Según el texto sobre los selfies, ¿cuánto dinero recaudó la campaña #nomakeupselfie?

§ Texto de lectura
┏━━

Colmo del exhibicionismo extremo, dispuesto a ceder uno de los últimos espacios de privacidad vigentes (léase, la cama), el nuevo hype de la web parece llevar la sintomatología de la “selfitis” (sí, es una palabra e indica la obsesión alrededor de las autofotos, quién las mira, cuántos les da el visto bueno, etcétera) aún más lejos. A tal punto que la noticia recorrió el planeta entero –a pesar de que la tendencia esté en boga fundamentalmente en Estados Unidos– y prácticamente ningún medio se perdió la oportunidad de horrorizarse al referirse al fenómeno viral: “¿Esta gente tiene sexo por el placer de tener sexo o por el placer de levantar imágenes en Instagram?”, “¿Las personas realmente tienen el teléfono encima todo el tiempo?” o “¿Acaso los millennials necesitan documentar absolutamente todo?”, se preguntaron las voces críticas sobre el floreciente asunto cultural, sumando epítetos del tipo: “Acto odioso” o “Ridiculez”.
Sólo unos pocos, como el medio Salon, pidieron que se frenara el sopapo constante a lxs usuarixs adheridos a la práctica, al son de: “Registros de gente enamorada, muchas veces preciosos, son expuestos y nosotros los avergonzamos públicamente, a tal punto que muchos han borrado las fotos o han convertido sus perfiles en perfiles privados. Son tomas sugerentes, y considerablemente más interesantes que ver foto tras foto de manicura. Respiren profundo y tranquilícense; es sólo sexo”. Pero, a saber: no es el sexo lo que perturba; es la necesidad de tener que mostrarlo (o sugerirlo) públicamente.
Porque sea durante funerales, incentivados por la NASA (Global Selfie), durante los premios Oscar, capturados por altos funcionarios (Obama, sin ir más lejos) o con fines benéficos (la campaña brit #nomakeupselfie pidió a mujeres posar sin maquillaje y donar plata para la lucha contra el cáncer, sumando cantidad de imágenes y 8 millones de libras), hace rato que los selfies son una realidad ineludible. Y si bien ahora es poscoital, la necesidad de publicar lo impublicable pareciera seguir tomando casilleros. Si hoy es el post, ¿qué será de mañana?

┗━━

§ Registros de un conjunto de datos
┏━━

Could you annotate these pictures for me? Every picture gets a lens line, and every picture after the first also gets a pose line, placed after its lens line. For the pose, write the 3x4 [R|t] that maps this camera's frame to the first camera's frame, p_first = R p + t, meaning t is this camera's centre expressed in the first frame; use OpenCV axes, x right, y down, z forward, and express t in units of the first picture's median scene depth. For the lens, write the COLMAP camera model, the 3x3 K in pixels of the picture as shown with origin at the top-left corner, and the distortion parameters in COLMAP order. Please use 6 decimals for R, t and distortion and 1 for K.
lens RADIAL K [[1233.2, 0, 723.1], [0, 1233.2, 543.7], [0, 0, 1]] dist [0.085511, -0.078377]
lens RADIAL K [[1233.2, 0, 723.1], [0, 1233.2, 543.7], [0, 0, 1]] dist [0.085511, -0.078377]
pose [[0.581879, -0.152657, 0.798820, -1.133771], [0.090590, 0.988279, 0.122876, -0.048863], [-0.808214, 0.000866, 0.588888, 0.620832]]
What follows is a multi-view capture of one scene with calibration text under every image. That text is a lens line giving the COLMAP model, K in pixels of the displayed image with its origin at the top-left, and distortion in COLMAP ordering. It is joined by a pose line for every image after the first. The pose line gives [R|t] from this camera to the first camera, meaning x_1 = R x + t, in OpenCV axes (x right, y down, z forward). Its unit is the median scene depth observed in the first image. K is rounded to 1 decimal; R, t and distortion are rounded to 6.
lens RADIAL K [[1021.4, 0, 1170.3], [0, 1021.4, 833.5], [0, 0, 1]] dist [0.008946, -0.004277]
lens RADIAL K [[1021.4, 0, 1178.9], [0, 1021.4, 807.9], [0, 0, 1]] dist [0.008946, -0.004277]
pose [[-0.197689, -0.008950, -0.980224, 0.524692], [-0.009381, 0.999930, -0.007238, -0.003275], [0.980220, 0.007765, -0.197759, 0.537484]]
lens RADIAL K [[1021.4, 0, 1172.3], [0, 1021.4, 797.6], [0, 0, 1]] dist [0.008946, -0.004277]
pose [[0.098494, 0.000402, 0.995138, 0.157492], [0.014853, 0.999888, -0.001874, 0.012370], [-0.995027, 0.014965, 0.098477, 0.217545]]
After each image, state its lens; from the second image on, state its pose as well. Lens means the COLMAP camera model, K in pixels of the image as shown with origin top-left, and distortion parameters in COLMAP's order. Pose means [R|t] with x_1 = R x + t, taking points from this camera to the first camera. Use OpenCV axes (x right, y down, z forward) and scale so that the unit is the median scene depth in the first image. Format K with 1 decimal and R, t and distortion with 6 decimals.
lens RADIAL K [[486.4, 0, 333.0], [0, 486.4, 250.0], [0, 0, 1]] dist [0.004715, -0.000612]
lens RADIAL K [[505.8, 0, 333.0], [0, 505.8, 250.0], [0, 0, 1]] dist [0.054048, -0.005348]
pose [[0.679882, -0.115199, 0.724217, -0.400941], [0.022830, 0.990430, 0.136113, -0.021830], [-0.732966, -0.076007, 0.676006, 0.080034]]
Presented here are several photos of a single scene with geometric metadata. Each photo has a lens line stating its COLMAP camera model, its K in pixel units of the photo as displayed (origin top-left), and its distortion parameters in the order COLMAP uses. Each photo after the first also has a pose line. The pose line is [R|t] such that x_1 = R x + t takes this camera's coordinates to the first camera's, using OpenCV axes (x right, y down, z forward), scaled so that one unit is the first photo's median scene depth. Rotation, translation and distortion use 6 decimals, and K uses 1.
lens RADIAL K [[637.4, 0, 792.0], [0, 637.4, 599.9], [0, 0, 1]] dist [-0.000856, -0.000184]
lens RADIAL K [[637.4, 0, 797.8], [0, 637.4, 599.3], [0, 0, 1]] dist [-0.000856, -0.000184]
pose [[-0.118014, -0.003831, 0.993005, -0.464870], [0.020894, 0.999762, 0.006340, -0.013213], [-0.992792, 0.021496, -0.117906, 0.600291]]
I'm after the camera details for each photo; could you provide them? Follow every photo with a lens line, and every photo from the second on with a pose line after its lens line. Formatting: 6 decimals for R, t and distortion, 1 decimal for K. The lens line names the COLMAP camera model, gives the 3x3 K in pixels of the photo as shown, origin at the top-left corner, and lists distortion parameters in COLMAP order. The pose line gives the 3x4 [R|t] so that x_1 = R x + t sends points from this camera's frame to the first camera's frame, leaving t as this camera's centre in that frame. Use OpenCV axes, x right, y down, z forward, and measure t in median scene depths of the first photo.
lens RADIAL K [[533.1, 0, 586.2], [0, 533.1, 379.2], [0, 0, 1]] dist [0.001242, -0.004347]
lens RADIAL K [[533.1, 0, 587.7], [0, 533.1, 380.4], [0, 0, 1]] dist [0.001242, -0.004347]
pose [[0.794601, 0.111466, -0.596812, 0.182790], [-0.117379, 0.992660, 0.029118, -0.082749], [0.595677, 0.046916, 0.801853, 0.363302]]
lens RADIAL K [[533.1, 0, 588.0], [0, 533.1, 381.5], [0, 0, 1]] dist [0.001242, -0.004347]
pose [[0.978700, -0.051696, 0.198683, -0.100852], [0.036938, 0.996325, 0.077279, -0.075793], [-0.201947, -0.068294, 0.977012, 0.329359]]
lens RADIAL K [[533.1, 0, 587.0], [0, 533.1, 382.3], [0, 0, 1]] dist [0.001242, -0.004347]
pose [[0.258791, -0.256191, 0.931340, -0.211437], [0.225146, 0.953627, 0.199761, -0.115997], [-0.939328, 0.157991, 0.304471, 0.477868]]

┗━━

§ Respuesta
8 millones de libras.